Many African countries now boast of democratically elected leaders as well as policies and programmes for reforms which aim firstly at growth and poverty reduction, and secondly, at making these countries a part of the multilateral arrangements which govern global trade.
As many as 39 countries are now eligible for AGOA benefits, having subjected themselves to rigorous requirements for qualification, including adherence to good governance, the rule of law, political pluralism, market-based economies, elimination of barriers to US Trade and Investment, Protection of Intellectual Property and the establishment of structures to fight corruption.

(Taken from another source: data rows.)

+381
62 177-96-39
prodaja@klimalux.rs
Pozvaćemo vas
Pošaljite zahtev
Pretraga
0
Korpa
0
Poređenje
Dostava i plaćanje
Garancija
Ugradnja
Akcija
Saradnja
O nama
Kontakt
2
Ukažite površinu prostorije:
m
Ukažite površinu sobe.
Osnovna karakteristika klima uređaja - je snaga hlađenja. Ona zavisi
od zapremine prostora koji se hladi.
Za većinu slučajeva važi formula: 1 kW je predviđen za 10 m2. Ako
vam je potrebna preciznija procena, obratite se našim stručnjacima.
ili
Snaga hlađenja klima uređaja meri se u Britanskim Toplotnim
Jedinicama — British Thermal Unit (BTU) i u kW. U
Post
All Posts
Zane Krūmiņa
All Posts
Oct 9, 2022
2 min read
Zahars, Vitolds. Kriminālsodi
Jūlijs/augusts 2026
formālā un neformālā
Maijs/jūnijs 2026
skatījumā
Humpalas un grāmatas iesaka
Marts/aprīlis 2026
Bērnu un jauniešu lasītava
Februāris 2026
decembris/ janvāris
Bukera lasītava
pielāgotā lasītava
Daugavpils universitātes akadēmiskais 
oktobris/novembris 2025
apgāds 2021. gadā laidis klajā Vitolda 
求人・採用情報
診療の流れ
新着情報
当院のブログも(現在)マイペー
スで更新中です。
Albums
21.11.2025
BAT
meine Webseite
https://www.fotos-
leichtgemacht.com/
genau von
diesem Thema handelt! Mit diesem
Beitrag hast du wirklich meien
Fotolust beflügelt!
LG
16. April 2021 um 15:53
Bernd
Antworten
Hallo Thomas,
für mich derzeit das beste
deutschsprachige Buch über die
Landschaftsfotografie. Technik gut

“But ladies and gentlemen, the AGOA Initiative expires in the year 2015. This means there are only eight years left to take advantage of the opportunity to export about 6,400 items, estimated at more than $10.0 trillion, to the US market without reciprocity. Given the time constraint and the very serious capacity challenges, Africa, we must admit, can hardly exploit the full benefits of this huge initiative.
I will, therefore, appeal first to the US government to extend the time span of AGOA to 20 years and then to the countries in Africa as well as our development partners in the US to design and implement specific, efficacious vehicles targeted at building the capacity of African nations. This is the surest way to make Africa competitive with other countries on the US market and grow our economies.
Ladies and gentlemen, there is a tendency to see the benefits of AGOA from only the perspective of the African. But while signing the AGOA Acceleration Act in 2004, President Bush reminded his countrymen that, when America sells to Africa, it means employment for somebody in America.
The President said AGOA should, therefore, work both ways to everyone’s advantage, adding “ I will therefore encourage operators in the American private sector to increase their investments in Africa to cover more areas than just the extractive industries of oil and precious minerals. Venturing into agriculture, processing, manufacturing and tourism are some of the ways in which technology transfer and Africa’s capacity building must be given a boost. Relocation of factories and outsourcing ICT contracts to Africa could also add to capacity building to make Sub-Saharan Africa effective partners in trade.”
Happily, he told the distinguished ladies and gentlemen, “you have worked hard to produce the Strategic Framework for Accelerating the Implementation of the African Growth and Opportunity Act (AGOA), which is indeed geared to capacity-building, diversification of the product range that can be exported from the region, improved market access and supply capacity, all of which should enhance our chances of attracting investments. These are laudable objectives, supported by detailed programmes which are to inform the preparation of country-specific AGOA Response Strategies and Implementation Plans.”